Размер шрифта
-
+

Под Солнцем и Богом - стр. 10

От злых духов, воцарившихся в комнате, Барбара, в отличие от ее коллег-приятелей, заслонилась по-своему, хотя и застыла, как при блокировке памяти, и не среагировала на появление Шабтая.

Она плакала. Кристальной прозрачности слезы катились по огрубевшему, опухшему лицу, что создавало особый, почти метафизический эффект. Шабтая пронзило: «Ее великолепие, покинув плоть, перетекло в эти слезы. И она во власти жестокого катарсиса, где цена очищения – собственная красота».

Слезы падали на шею и катились дальше. Невольно опустив взор, он увидел, что кофточка в районе груди Барбары прилегает плотнее обычного, а скорее, прилипает, но образ в формате «Playboy» или «Hustler», едва явившийся, вдруг примяло.
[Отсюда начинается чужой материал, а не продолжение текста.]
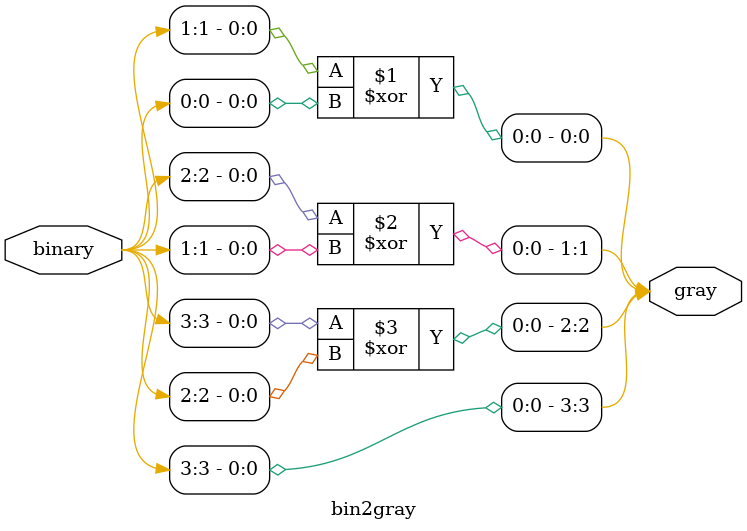
<source format=v>
module bin2gray (
    input [3:0] binary,
    output [3:0] gray
);

assign gray = {binary[3], binary[3]^binary[2], binary[2]^binary[1], binary[1]^binary[0]};
    
endmodule
</source>
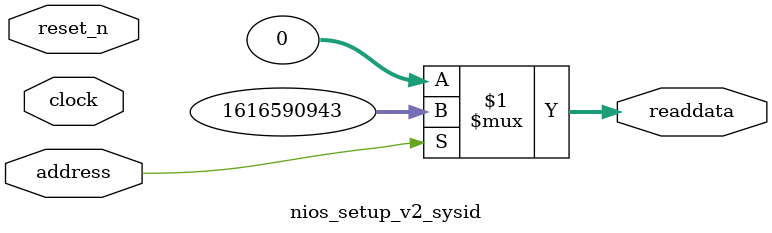
<source format=v>



// synthesis translate_off
`timescale 1ns / 1ps
// synthesis translate_on

// turn off superfluous verilog processor warnings 
// altera message_level Level1 
// altera message_off 10034 10035 10036 10037 10230 10240 10030 

module nios_setup_v2_sysid (
               // inputs:
                address,
                clock,
                reset_n,

               // outputs:
                readdata
             )
;

  output  [ 31: 0] readdata;
  input            address;
  input            clock;
  input            reset_n;

  wire    [ 31: 0] readdata;
  //control_slave, which is an e_avalon_slave
  assign readdata = address ? 1616590943 : 0;

endmodule



</source>
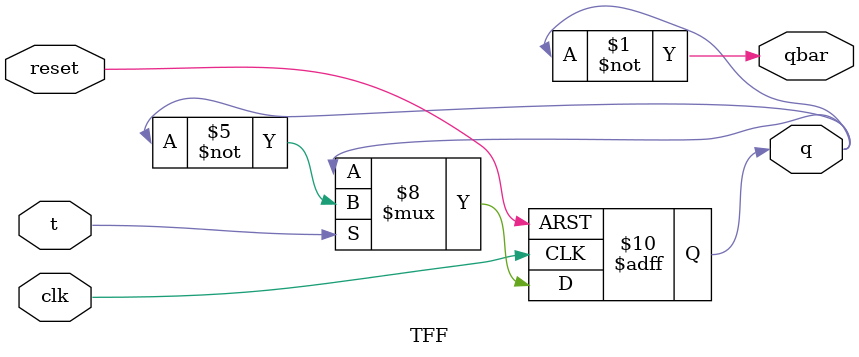
<source format=v>
`timescale 1ns / 1ps


module mod_10_counter_asynchronous(cout,clk1);
output wire [3:0]cout;
input clk1;
wire [3:0]t1;
wire [3:0]qbar1;
wire [1:0]reset1;
assign reset1[0]=~(cout[3]&& cout[1]);
assign t1[0]=1;
assign t1[1]=1;
assign t1[2]=1;
assign t1[3]=1;
TFF ff1(cout[0],qbar1[0],t1[0],clk1,reset1[0]);
TFF ff2(cout[1],qbar1[1],t1[1],qbar1[0],reset1[0]);
TFF ff3(cout[2],qbar1[2],t1[2],qbar1[1],reset1[0]);
TFF ff4(cout[3],qbar1[3],t1[3],qbar1[2],reset1[0]);
endmodule
module TFF(q,qbar,t,clk,reset);
output reg q;
output qbar;
input t,clk,reset;
assign qbar=~q;
initial
begin
q=0;
end
always @(posedge clk or negedge reset )
if (!reset)
begin
q<=1'b0;
end
else if (t==0)
begin
q<=q;

end
else
begin
q<=~q;
end
endmodule

</source>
Шабтай подошел к Барбаре и водрузил ладонь ей на макушку. Казалось, он вот-вот ее приласкает, но рука не двигалась. Ладонь, будто вдыхая воздух, едва вздымалась и опускалась. Все же его пальцы пришли в движение, нежно перебирая волосы.

Тем временем он испытывал занятную комбинацию чувств: жалость к соляной царевне и смешение перед мистической загадкой, почему страсть к женщине то колбасит «икотой» вожделения, то подвигает к нежности и самопожертвованию и как эти начала уживаются друг с другом…

Вскоре Шабтай примостился на кровати и обнял пассию. Барбара не откликнулась ни так ни эдак, продолжая беззвучно плакать. Шабтай достал из кармана платок, поднес к ее лицу. Резко отстранившись, Барбара разразилась безутешными всхлипами. Он убрал руку, отодвинулся. Встал на ноги и пересел на ближайший стул, разрываясь между чувством сострадания и крепнущим раздражением. «Иприты» желудочной кулинарии, доносившиеся из коридора, и безутешность Барбары, сильно смахивавшая на пьяный психоз, обнажили тривиальное: либо Барбара не его героиня, либо сегодня неудачный день для сближения и лучше отложить ухаживания на неопределенное «потом», с учетом его неминуемого отъезда…

– Как могла, подлая! – донеслось откуда-то.

Шабтай невольно вздрогнул от людской речи, впервые прозвучавшей в этой камере призраков.

Голос женский, но чей – Барбары или Гражины – в силу плаксивости тембра, он не разобрал. Между тем в досрочное воскрешение Гражины верилось с трудом. Так что почти тотчас Шабтай повернулся к Барбаре.

Маска отрешенности сползла, но вместо присущей пассии холености черт – бабская простота и беззащитность. В Шабтае вновь шевельнулась жалость, он нахмурился.

– Говорила, не бери! – вскрикнула истерично Барбара.

Он озадачился, не зная, как себя вести дальше: вступить в дискуссию или благоразумно промолчать, дожидаясь контекста? Чуть подумав, уточнил все же:

– Кто обидел тебя, кохана?

– Гражина, – с трудом выдавила сквозь слезы Барбара.

Во взгляде Шабтая мелькнуло недоумение: почивающая в глубоком сне Гражина больше напоминала жертву, нежели агрессора.

– Взяла без спросу, – всхлипнув, пояснила наконец Барбара.

– Что взяла? – живо поинтересовался Шабтай.

– Рубашку! – В затылок Шабтая забарабанили пуговицы, валявшиеся поблизости…

– Я куплю тебе сто рубашек! – выпалил вдруг он, изумившись, как на пустом месте может развести женщину, пусть не без помощи коварного змия.

– Такую не купишь, из Парижа она… Все завидовали… – прохныкала пассия.

– Я отвезу тебя в Париж и найму охрану, чтобы таскала за тобой сумки, перестань только плакать! – блеснул деловой хваткой Шабтай как на одном духу.